Outhouse at Transfer Station Henry asked how much rental is for the porta-potty. Stu said about $1,100/year. A short discussion followed in regard to the short payback period for an outhouse.

Revaluation There was no discussion about the addition to the revaluation fund.

Town Hall Renovations Vault Stu noted he pulled this out of the budget given the economic situation. There was a discussion about shelving and humidity control in the vault.

Revenues Henry said there probably would be no school budget available until at least April. A short discussion followed.

Stu said he was budgeting revenues pessimistically given the economic situation. He outlined his thinking on surplus use, investment interest, and excise tax.

It was noted that the bottom line town valuation line was lower than the current fiscal year. Stu said he would adjust that on the spreadsheet.

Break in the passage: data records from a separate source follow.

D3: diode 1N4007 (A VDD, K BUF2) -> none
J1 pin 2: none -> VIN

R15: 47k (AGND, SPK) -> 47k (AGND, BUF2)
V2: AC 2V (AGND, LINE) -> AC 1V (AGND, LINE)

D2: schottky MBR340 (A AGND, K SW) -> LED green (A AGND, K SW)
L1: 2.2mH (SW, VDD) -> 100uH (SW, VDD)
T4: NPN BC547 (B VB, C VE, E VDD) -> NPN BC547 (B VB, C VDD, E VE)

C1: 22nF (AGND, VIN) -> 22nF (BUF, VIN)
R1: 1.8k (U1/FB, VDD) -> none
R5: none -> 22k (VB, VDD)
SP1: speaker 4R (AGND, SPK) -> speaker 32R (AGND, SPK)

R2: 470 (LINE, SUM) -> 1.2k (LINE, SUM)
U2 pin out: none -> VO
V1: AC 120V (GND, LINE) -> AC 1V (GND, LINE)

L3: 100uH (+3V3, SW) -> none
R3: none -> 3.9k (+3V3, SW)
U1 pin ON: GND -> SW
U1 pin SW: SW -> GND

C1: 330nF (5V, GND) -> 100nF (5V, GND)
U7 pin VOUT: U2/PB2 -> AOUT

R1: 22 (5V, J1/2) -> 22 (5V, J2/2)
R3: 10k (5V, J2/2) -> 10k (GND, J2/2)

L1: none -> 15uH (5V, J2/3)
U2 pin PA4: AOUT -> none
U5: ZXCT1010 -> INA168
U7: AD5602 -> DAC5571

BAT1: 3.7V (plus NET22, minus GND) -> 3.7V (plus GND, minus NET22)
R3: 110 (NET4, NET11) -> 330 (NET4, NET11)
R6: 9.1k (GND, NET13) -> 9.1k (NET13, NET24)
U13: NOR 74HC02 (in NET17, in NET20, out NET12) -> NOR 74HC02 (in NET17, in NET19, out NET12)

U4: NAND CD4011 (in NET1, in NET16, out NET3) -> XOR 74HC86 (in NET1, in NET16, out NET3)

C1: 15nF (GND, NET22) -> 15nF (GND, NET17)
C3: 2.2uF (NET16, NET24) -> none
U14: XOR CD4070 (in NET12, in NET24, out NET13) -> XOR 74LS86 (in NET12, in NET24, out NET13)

Hubene asked if the budget committee could ask each department to cut its budget by 10-percent. Henry said he was not sure that would be prudent. He said the problem appears to be less non property tax revenue. Merle noted the proposed town budget is down from last year. A short discussion followed on the budget impact.

Next Meeting The committee plans to meet next on January 5, 2008 at 7PM. There was a discussion about school consolidation.

There being no further business, the meeting adjourned at 9:14 PM.